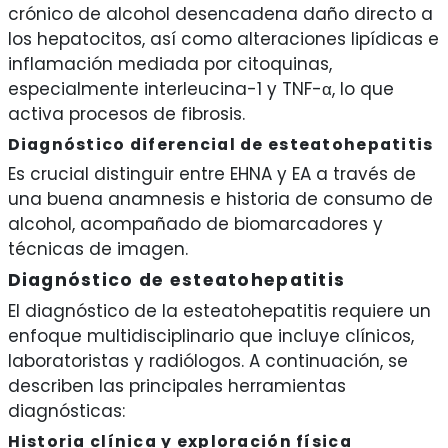
crónico de alcohol desencadena daño directo a
los hepatocitos, así como alteraciones lipídicas e
inflamación mediada por citoquinas,
especialmente interleucina-1 y TNF-α, lo que
activa procesos de fibrosis.
Diagnóstico diferencial de esteatohepatitis
Es crucial distinguir entre EHNA y EA a través de
una buena anamnesis e historia de consumo de
alcohol, acompañado de biomarcadores y
técnicas de imagen.
Diagnóstico de esteatohepatitis
El diagnóstico de la esteatohepatitis requiere un
enfoque multidisciplinario que incluye clínicos,
laboratoristas y radiólogos. A continuación, se
describen las principales herramientas
diagnósticas:
Historia clínica y exploración física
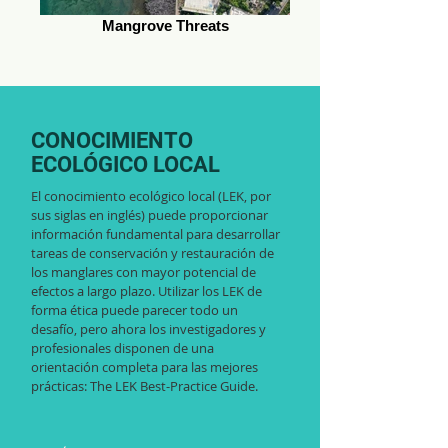
Mangrove Threats
CONOCIMIENTO
ECOLÓGICO LOCAL
El conocimiento ecológico local (LEK, por
sus siglas en inglés) puede proporcionar
información fundamental para desarrollar
tareas de conservación y restauración de
los manglares con mayor potencial de
efectos a largo plazo. Utilizar los LEK de
forma ética puede parecer todo un
desafío, pero ahora los investigadores y
profesionales disponen de una
orientación completa para las mejores
prácticas: The LEK Best-Practice Guide.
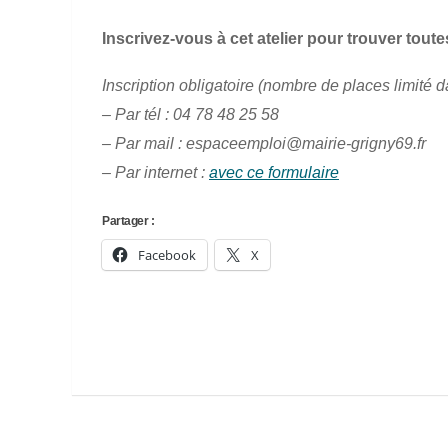
Inscrivez-vous à cet atelier pour trouver toute
Inscription obligatoire (nombre de places limité da
– Par tél : 04 78 48 25 58
– Par mail :
espaceemploi@mairie-grigny69.fr
– Par internet :
avec ce formulaire
Partager :
Facebook
X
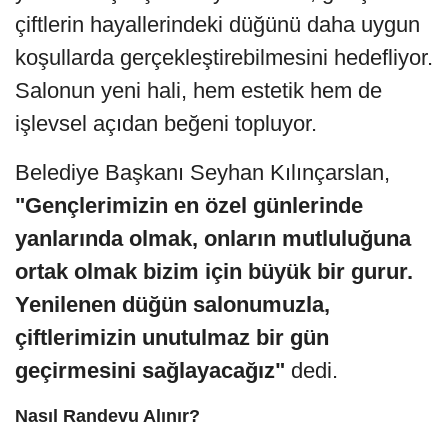
çiftlerin hayallerindeki düğünü daha uygun
koşullarda gerçekleştirebilmesini hedefliyor.
Salonun yeni hali, hem estetik hem de
işlevsel açıdan beğeni topluyor.
Belediye Başkanı Seyhan Kılınçarslan,
"Gençlerimizin en özel günlerinde
yanlarında olmak, onların mutluluğuna
ortak olmak bizim için büyük bir gurur.
Yenilenen düğün salonumuzla,
çiftlerimizin unutulmaz bir gün
geçirmesini sağlayacağız"
dedi.
Nasıl Randevu Alınır?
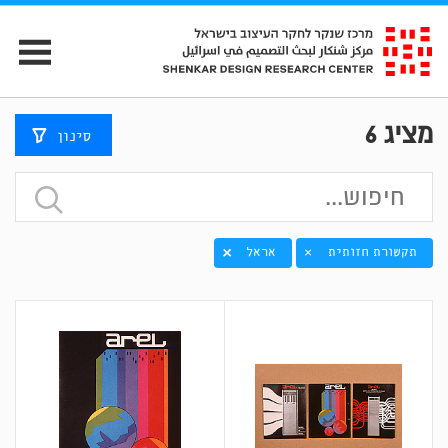
מציג
6
סינון
תקשורת חזותית
אראל
×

**Required action**
Display each line of the data above that contains the string "olmak", copied in full.

**Output of the exercise**
yanlarında olmak, onların mutluluğuna
ortak olmak bizim için büyük bir gurur.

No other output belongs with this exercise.